[Haskell-cafe] Haskell is a declarative language? Let's see how easy it is to declare types of things.

Tillmann Rendel rendel at informatik.uni-marburg.de
Thu Apr 4 14:22:39 CEST 2013


Hi,

Richard A. O'Keefe wrote:
>> As I understand it, in ML, it seemed to be a clever idea to not have type signatures at all.
>
> Wrong.  In ML, it seemed to be a clever idea not to *NEED* type signatures,
> and for local definitions they are very commonly omitted.

In the ML I used, I remember that it was syntactically impossible to use 
type signatures directly adjacent to a local definition. Instead, I was 
thaught to put something like a type signature in a comment, 
approximately like this:

   (*  getOpt : 'a option * 'a -> 'a *)
   fun getOpt (SOME x, y) = x
     | getOpt (NONE, y) = y

An example of this style can be found in Danvy and Nielsen, 
Defunctionalization at Work, Proc. of PPDP 2001 (extended version 
available at 
ftp://ftp.daimi.au.dk/pub/BRICS/Reports/RS/01/23/BRICS-RS-01-23.pdf).

> But you can certainly HAVE type signatures, and for modules
> ('structures') it is normal to have them in the interfaces ('signatures').

In my opinion, a signature for a structure would not count as "directly 
adjacent". Also, while I don't know much about the history of ML, I 
suspect that structures and signatures were a later addition to the core 
language.


I just checked Milner, Tofte and Harper, The Definition of Standard ML, 
MIT Press 1990 (available at 
http://www.itu.dk/people/tofte/publ/1990sml/1990sml.html), and learned 
that we can have explicit type annotations for both patterns and 
expressions, so the following variants of the above are possible in 
Standard ML:

1. We can embed parts of the signature into the definition:

   fun getOpt (SOME (x : 'a), y : 'a) : 'a = x
     | getOpt (NONE, y : 'a) : 'a = y

With decomposing the type signature into its parts, and then duplicating 
these parts, this is not very attractive.
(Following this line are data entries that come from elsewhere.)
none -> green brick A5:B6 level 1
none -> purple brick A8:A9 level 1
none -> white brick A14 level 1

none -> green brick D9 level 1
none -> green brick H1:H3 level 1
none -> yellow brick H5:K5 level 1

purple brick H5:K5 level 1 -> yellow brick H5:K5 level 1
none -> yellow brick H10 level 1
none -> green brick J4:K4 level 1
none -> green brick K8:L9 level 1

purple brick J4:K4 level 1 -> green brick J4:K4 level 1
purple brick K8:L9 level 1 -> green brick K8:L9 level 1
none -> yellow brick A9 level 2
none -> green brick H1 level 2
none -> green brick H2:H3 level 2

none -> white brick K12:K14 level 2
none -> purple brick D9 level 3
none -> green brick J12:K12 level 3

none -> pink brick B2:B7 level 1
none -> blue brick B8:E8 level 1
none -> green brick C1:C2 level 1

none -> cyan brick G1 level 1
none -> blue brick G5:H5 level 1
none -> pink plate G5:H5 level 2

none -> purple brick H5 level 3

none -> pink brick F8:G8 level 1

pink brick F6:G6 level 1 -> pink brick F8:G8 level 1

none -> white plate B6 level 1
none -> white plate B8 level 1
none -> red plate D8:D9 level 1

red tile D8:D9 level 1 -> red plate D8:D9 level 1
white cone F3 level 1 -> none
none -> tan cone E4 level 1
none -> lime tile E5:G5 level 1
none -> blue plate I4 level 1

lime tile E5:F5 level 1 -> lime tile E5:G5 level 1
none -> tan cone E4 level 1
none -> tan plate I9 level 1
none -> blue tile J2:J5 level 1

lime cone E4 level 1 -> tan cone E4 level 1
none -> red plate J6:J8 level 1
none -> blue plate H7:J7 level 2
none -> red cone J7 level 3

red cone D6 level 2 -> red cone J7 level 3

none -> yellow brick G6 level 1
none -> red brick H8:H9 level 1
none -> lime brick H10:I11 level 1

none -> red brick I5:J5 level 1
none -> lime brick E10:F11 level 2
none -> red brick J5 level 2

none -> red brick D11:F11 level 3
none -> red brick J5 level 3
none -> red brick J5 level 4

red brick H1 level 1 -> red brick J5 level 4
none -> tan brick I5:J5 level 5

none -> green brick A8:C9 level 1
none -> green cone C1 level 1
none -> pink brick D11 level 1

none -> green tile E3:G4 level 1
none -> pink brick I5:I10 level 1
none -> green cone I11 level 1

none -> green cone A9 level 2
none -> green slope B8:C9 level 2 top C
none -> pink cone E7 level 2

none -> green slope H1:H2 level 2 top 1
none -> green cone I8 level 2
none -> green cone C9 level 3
2. We can do better by avoiding the derived form for function bindings:

   val getOpt : 'a option * 'a -> 'a
     = fn (SOME x, y) => x
        | (NONE, y) => y

This looks ok to me, and I wonder why I was not thaught this style, at 
least as an alternative. The benefit over type signatures in comments is 
clear: The type checker will check that the signatures are accurate, and 
there is a chance that error messages contain type variables chosen by 
the programmer instead of automatically generated names.